» DATA PROVIDED
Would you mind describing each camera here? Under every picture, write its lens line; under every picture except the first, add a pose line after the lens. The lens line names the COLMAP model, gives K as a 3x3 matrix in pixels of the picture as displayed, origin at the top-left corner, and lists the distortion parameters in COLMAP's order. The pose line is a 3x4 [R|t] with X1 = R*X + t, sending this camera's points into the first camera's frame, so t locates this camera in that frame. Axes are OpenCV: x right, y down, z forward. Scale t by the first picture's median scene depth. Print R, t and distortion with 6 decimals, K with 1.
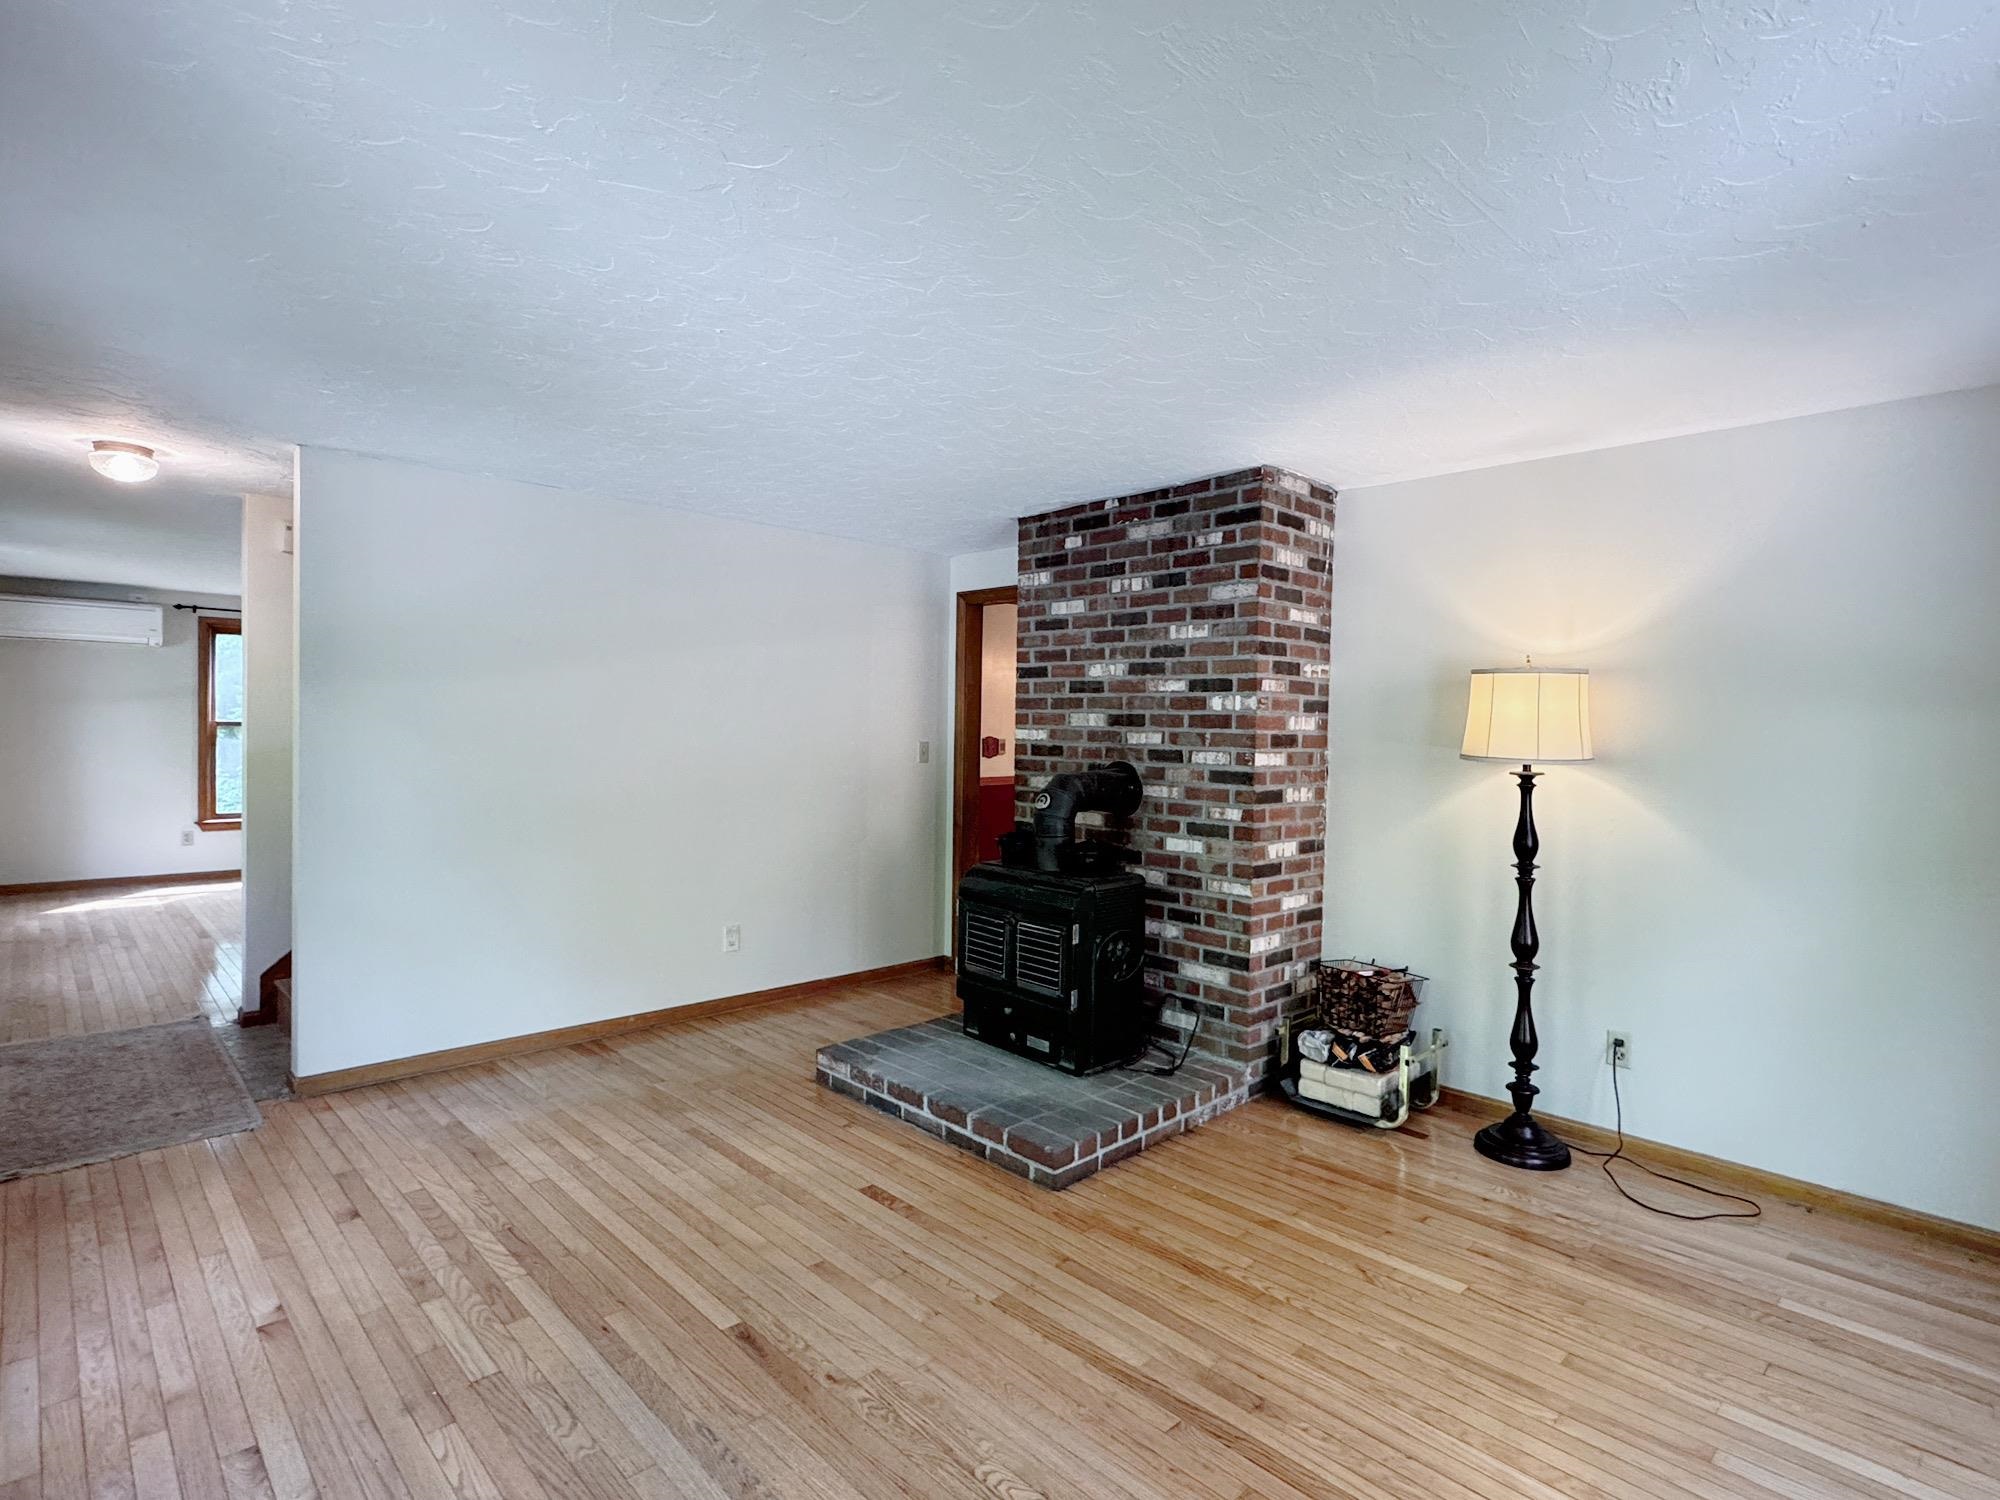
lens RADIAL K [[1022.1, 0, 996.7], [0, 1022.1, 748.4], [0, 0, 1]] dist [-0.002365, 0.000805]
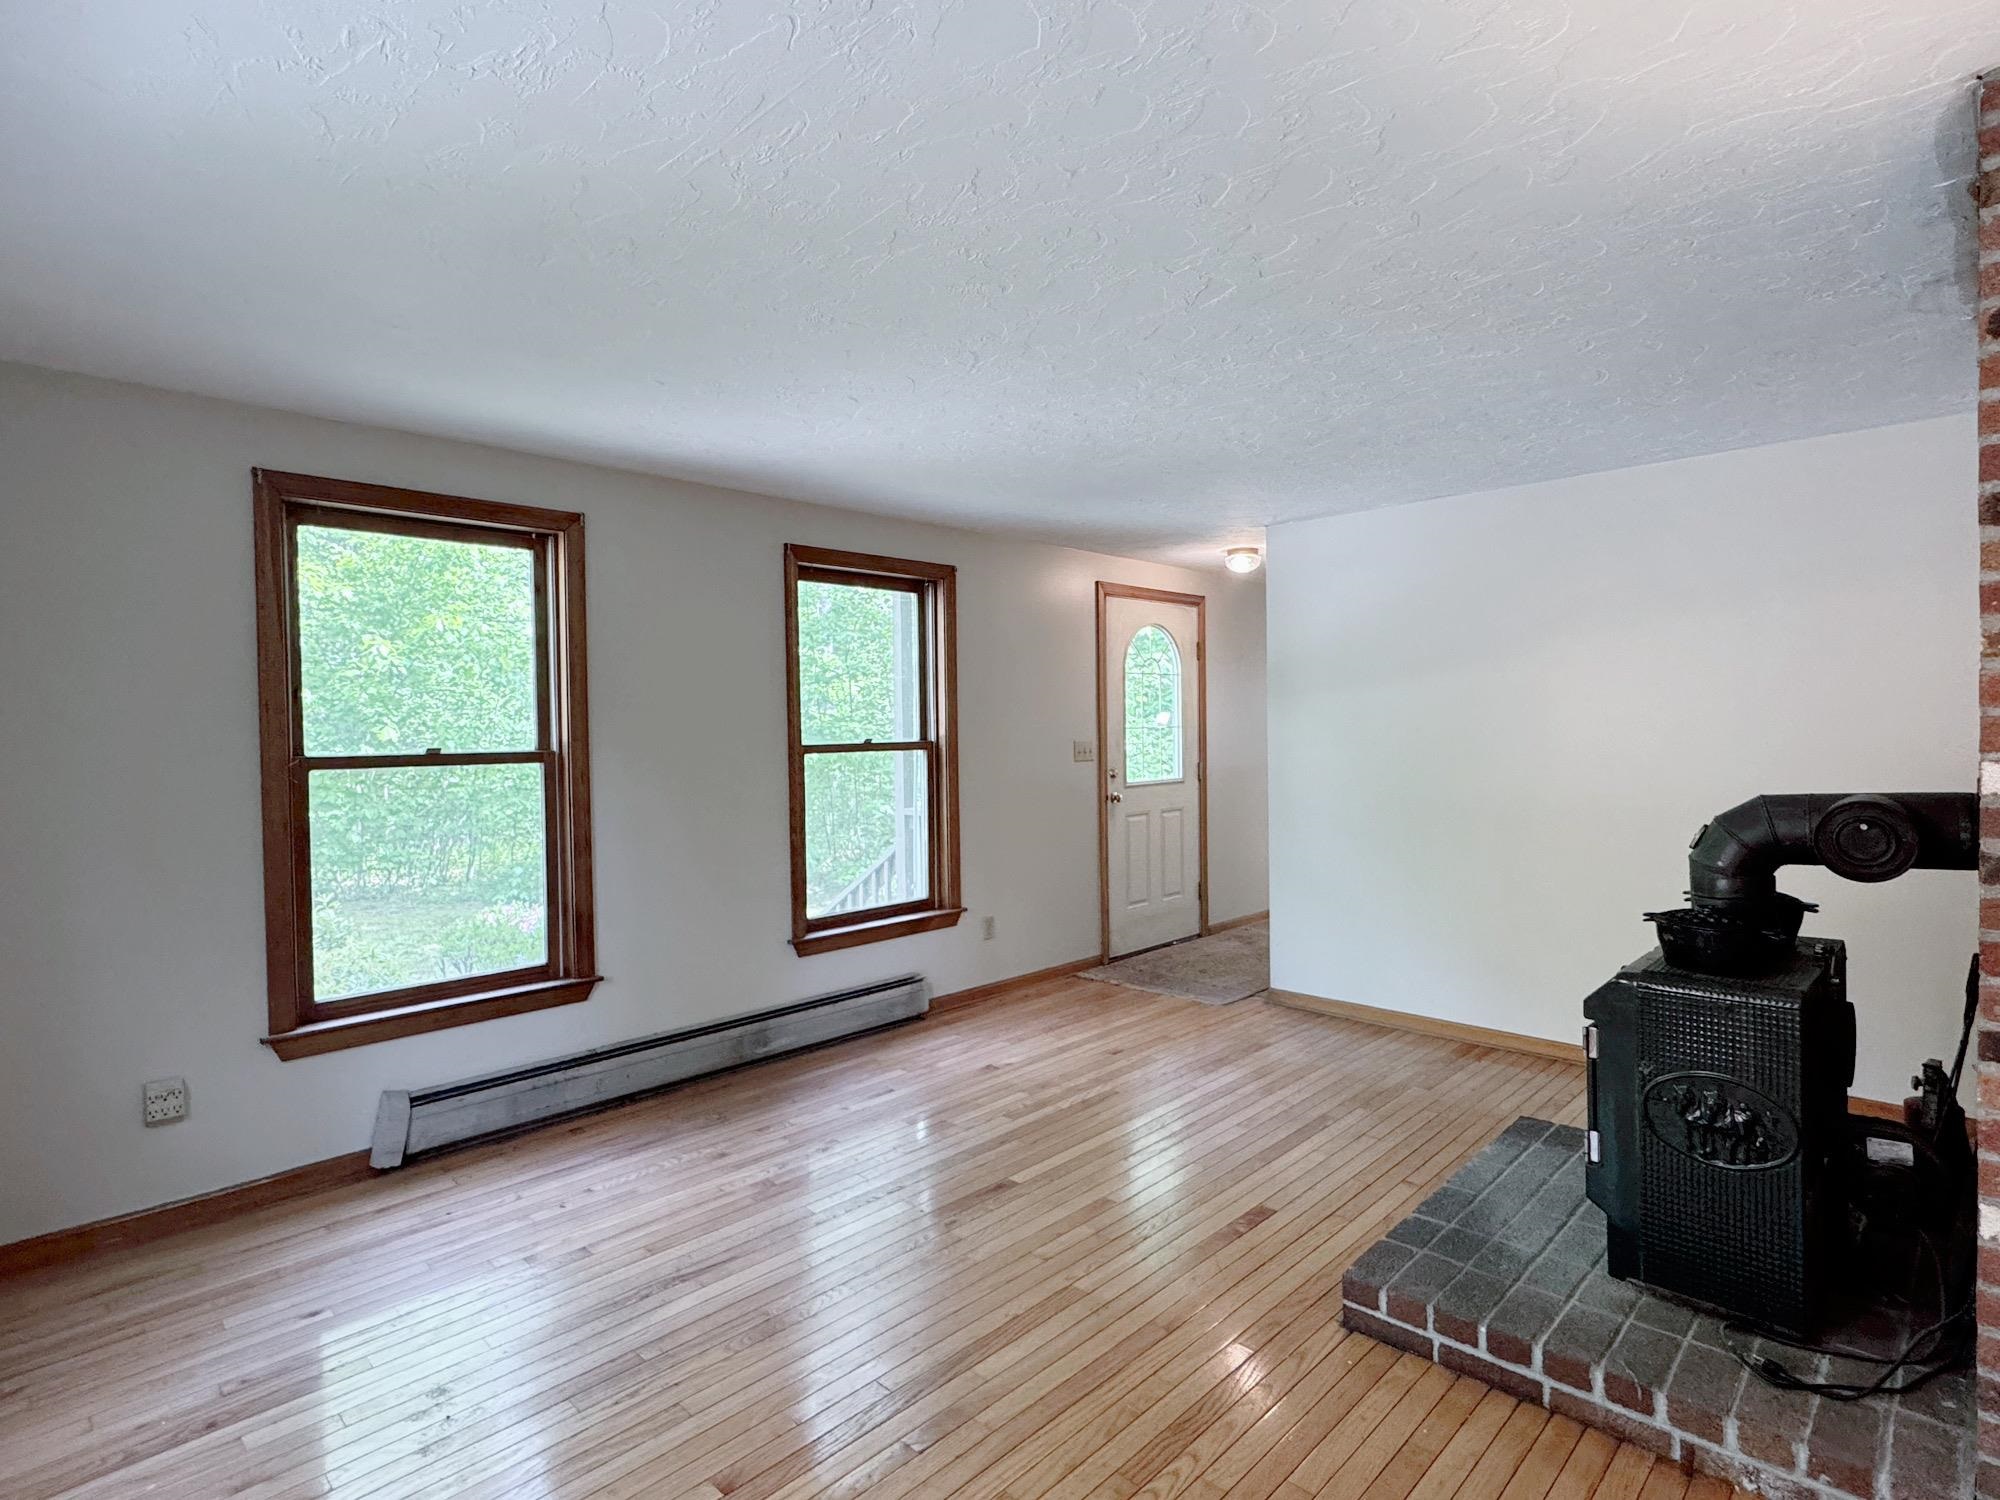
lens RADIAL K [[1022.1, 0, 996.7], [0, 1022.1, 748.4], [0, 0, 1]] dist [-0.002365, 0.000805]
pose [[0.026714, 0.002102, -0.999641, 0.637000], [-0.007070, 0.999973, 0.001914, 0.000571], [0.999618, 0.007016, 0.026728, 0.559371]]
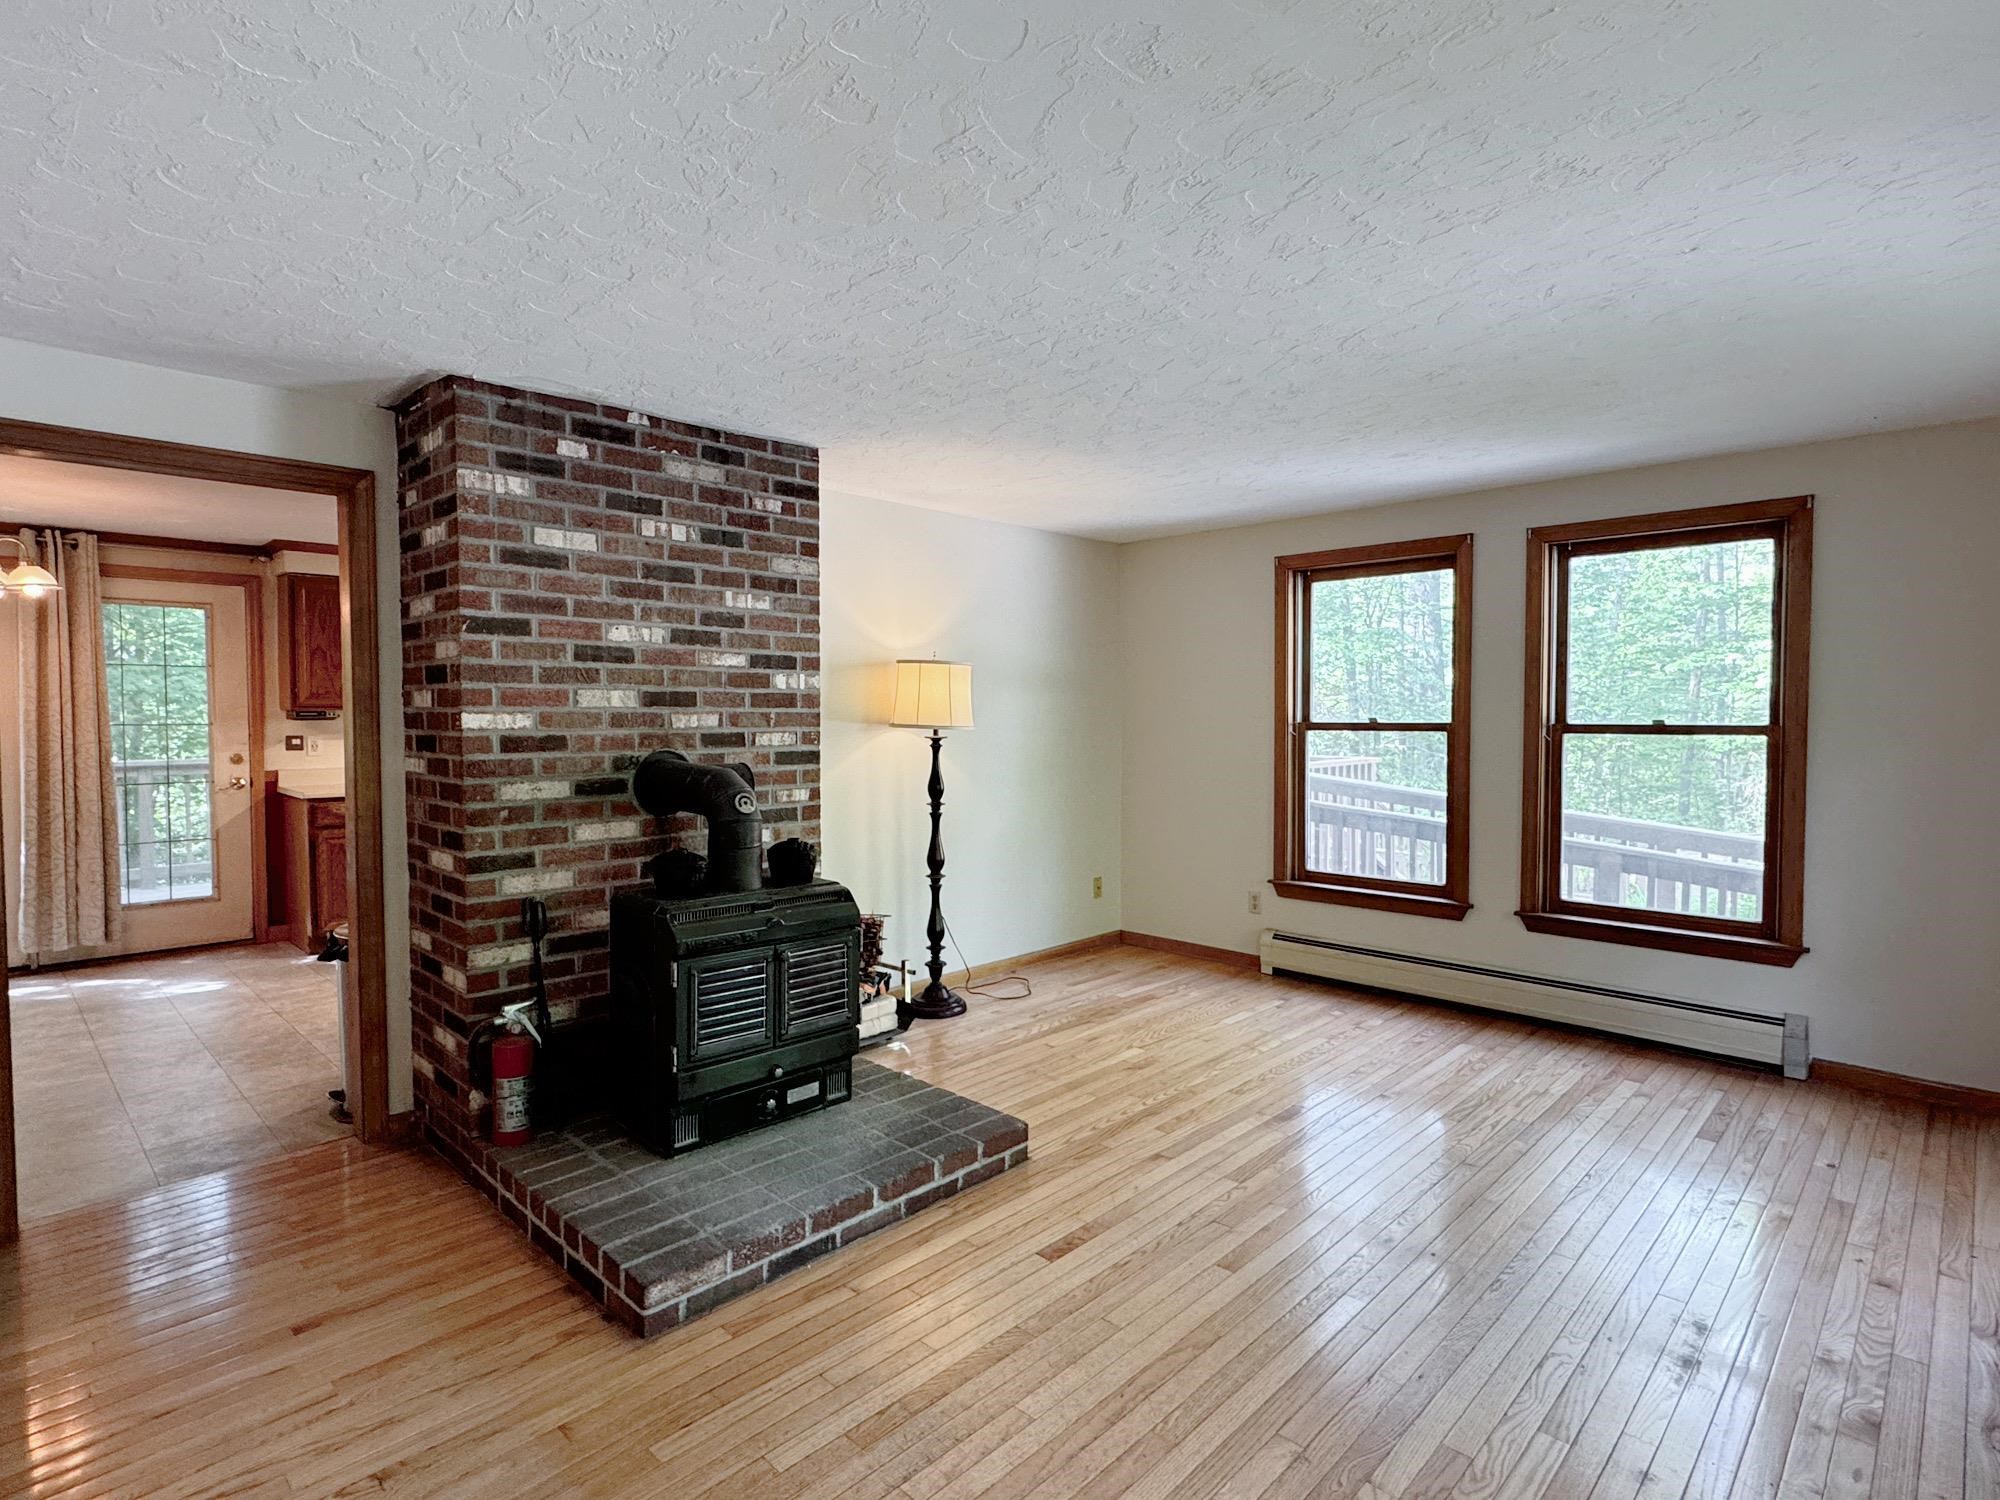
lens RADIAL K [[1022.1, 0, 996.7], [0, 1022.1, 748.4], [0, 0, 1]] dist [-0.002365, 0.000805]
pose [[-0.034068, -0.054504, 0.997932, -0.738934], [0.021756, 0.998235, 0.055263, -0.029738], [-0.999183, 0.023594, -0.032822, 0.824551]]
--
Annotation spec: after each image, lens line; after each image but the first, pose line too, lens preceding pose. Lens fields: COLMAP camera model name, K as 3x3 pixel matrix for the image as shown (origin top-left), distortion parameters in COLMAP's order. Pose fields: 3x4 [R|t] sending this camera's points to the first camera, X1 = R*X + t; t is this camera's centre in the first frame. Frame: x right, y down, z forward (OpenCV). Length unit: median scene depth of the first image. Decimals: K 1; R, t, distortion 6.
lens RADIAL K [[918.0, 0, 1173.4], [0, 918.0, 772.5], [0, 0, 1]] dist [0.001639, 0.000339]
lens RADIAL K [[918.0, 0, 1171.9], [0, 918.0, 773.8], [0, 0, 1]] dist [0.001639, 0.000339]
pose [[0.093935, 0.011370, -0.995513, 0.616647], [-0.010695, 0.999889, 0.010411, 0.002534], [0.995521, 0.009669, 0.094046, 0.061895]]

» REQUIRED WORK
Reproduce the listing starting with the line containing "Would you mind" and going on through the line containing "0.007016, 0.026728, 0.559371]]", swapping "lens line" for "camera line" and keeping all else unchanged. Leave the pictures out of your output.

» THE COMPLETED TASK
Would you mind describing each camera here? Under every picture, write its camera line; under every picture except the first, add a pose line after the lens. The camera line names the COLMAP model, gives K as a 3x3 matrix in pixels of the picture as displayed, origin at the top-left corner, and lists the distortion parameters in COLMAP's order. The pose line is a 3x4 [R|t] with X1 = R*X + t, sending this camera's points into the first camera's frame, so t locates this camera in that frame. Axes are OpenCV: x right, y down, z forward. Scale t by the first picture's median scene depth. Print R, t and distortion with 6 decimals, K with 1.
lens RADIAL K [[1022.1, 0, 996.7], [0, 1022.1, 748.4], [0, 0, 1]] dist [-0.002365, 0.000805]
lens RADIAL K [[1022.1, 0, 996.7], [0, 1022.1, 748.4], [0, 0, 1]] dist [-0.002365, 0.000805]
pose [[0.026714, 0.002102, -0.999641, 0.637000], [-0.007070, 0.999973, 0.001914, 0.000571], [0.999618, 0.007016, 0.026728, 0.559371]]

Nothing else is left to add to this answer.